Untuk itu, PDIP NTB meminta agar Polda NTB mengambil alih kasus perkusi yang menimpa kader PDIP di Sekotong.
"Kami minta para pelaku perkusi kepada kader kami yang ada di video agar di proses hukum dengan tegas dan seadil-adilnya. Mohon Pak Kapolda, kasus perkusi di Sekotong diambil alih. Ini agar ada kepastian hukum dalam penanganan-nya," ungkap Nuna.
Terkait status kader PDIP berinisial S yang sempat dipecat oleh DPC PDIP Lombok Barat, Wakil Ketua DPD PDIP NTB lainnya, Hakim Ali Niazi mengatakan, bahwa status kader tersebut masih tetap menjadi kader PDIP. Sebab, yang berhak melakukan pemecatan adalah DPP PDIP di Jakarta.
"Kami paham langkah awal DPC PDIP Lombok Barat memecat kader-nya dalam kerangka menjaga kondusifitas partai. Tapi, karena ada temuan dari hasil investigasi oleh partai yang berbeda, maka surat DPC PDIP Lombok Barat yang masih di DPD PDIP NTB, enggak kita lanjutkan alias status S masih sah sebagai kader PDIP," jelas Hakam.

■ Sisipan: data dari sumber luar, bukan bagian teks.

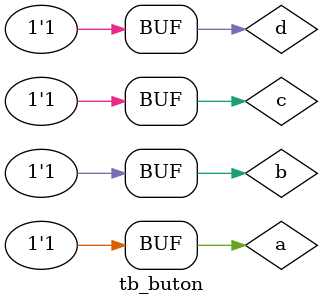
<source format=v>
`timescale 1ns / 1ps


module tb_buton();

    reg a, b, c, d;
    wire[2:0] e;
    
    buton uut(
        .a(a),
        .b(b),
        .c(c),
        .d(d),
        .e(e)
    );
    
    initial begin
    a= 1'd0;
    b= 1'd0;
    c= 1'd0;
    d= 1'd0;
    #50
    a= 1'd1;
    b= 1'd0;
    c= 1'd0;
    d= 1'd0;
    #50
    a= 1'd1;
    b= 1'd1;
    c= 1'd0;
    d= 1'd0;
    #50
    a= 1'd1;
    b= 1'd1;
    c= 1'd1;
    d= 1'd0;
    #50
    a= 1'd1;
    b= 1'd1;
    c= 1'd1;
    d= 1'd1;
    end
endmodule

</source>
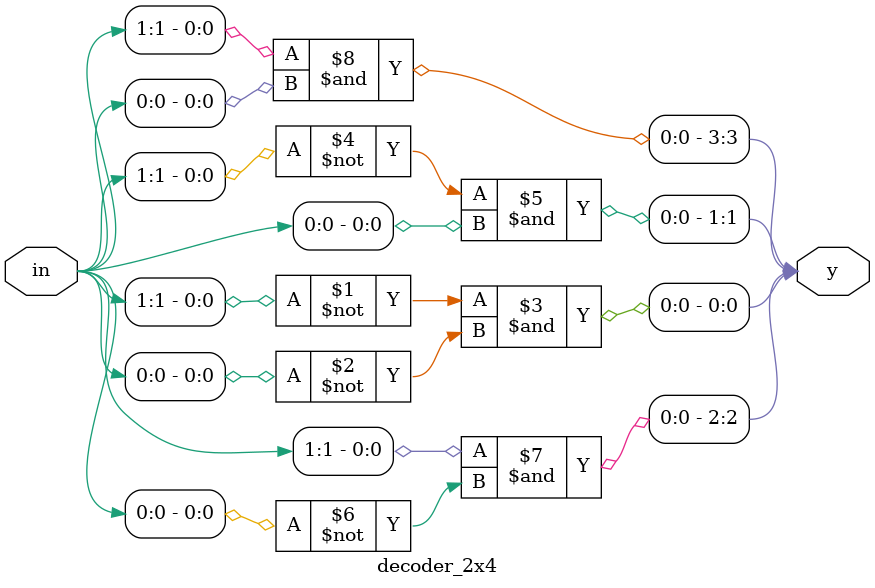
<source format=v>

`timescale 1ns / 1ps

module decoder_2x4(
    input [1:0] in,
    output [3:0] y
    );
    
    assign y[0]=~in[1]&~in[0];
    assign y[1]=~in[1]&in[0];
    assign y[2]=in[1]&~in[0];
    assign y[3]=in[1]&in[0];
    
endmodule

</source>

Hal senada Nuna, Hakam juga menambahkan bahwa pihaknya mencintai institusi kepolisian sebagai aparat penegak hukum di Indonesia.

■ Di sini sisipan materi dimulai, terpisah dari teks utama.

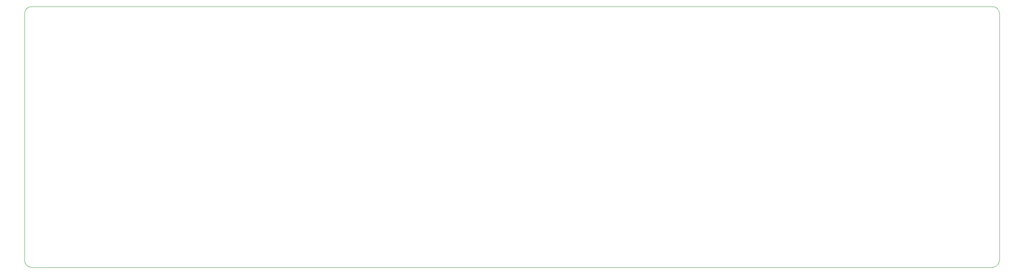
<source format=gbr>
%TF.GenerationSoftware,KiCad,Pcbnew,(6.0.6)*%
%TF.CreationDate,2022-07-16T11:48:02+07:00*%
%TF.ProjectId,pocket,706f636b-6574-42e6-9b69-6361645f7063,rev?*%
%TF.SameCoordinates,Original*%
%TF.FileFunction,Profile,NP*%
%FSLAX46Y46*%
G04 Gerber Fmt 4.6, Leading zero omitted, Abs format (unit mm)*
G04 Created by KiCad (PCBNEW (6.0.6)) date 2022-07-16 11:48:02*
%MOMM*%
%LPD*%
G01*
G04 APERTURE LIST*
%TA.AperFunction,Profile*%
%ADD10C,0.100000*%
%TD*%
G04 APERTURE END LIST*
D10*
X39687500Y-132556250D02*
X39687500Y-75406250D01*
X263525000Y-134143700D02*
G75*
G03*
X265112500Y-132556250I0J1587500D01*
G01*
X265112550Y-75406250D02*
G75*
G03*
X263525000Y-73818750I-1587550J-50D01*
G01*
X263525000Y-134143750D02*
X41275000Y-134143750D01*
X39687450Y-132556250D02*
G75*
G03*
X41275000Y-134143750I1587550J50D01*
G01*
X41275000Y-73818750D02*
G75*
G03*
X39687500Y-75406250I0J-1587500D01*
G01*
X41275000Y-73818750D02*
X263525000Y-73818750D01*
X265112500Y-75406250D02*
X265112500Y-132556250D01*
M02*

</source>
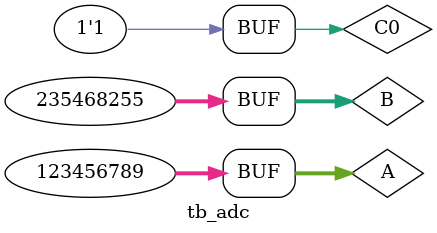
<source format=v>
`timescale 1ns / 1ps


module tb_adc;       
// adc Inputs
reg   [31:0]  A                            = 0 ;
reg   [31:0]  B                            = 0 ;
reg   C0                                   = 0 ;

// adc Outputs
wire  [32:0]  S                            ;


initial
begin
    A=32'd123456789;
    B=32'd15698134;
    C0=0;#50;
    C0=1;#50;
    B=32'd235468255;
    #50;
    C0=1;#50;

end

adc  u_adc (
    .A                       ( A   [31:0] ),
    .B                       ( B   [31:0] ),
    .C0                      ( C0         ),

    .S                       ( S   [32:0] )
);


endmodule

</source>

Namun pihaknya juga memiliki hak untuk meminta agar Komnas HAM dan Kompolnas untuk turun langsung ke wilayah Sekotong dalam rangka melakukan investigasi lanjutan untuk membongkar siapa aktor intelektual yang telah membuat kader PDIP dihakimi oleh massa seenaknya seperti itu.
"Jadi, selain kita minta Polda NTB mengambil alih kasus perkusi di Sekotong. Tadi, kami juga sudah rapat bersama DPD PDIP NTB yang diperluas dengan 10 DPC PDIP se-NTB untuk minta Komnas HAM dan Kompolnas turun menginvestigasi kasus ini. Jadi, inilah cara kami menegakkan institusi hukum agar juga bisa bekerja sesuai tupoksinya dalam menegakkan hukum yang adil pada warga negaranya," katanya.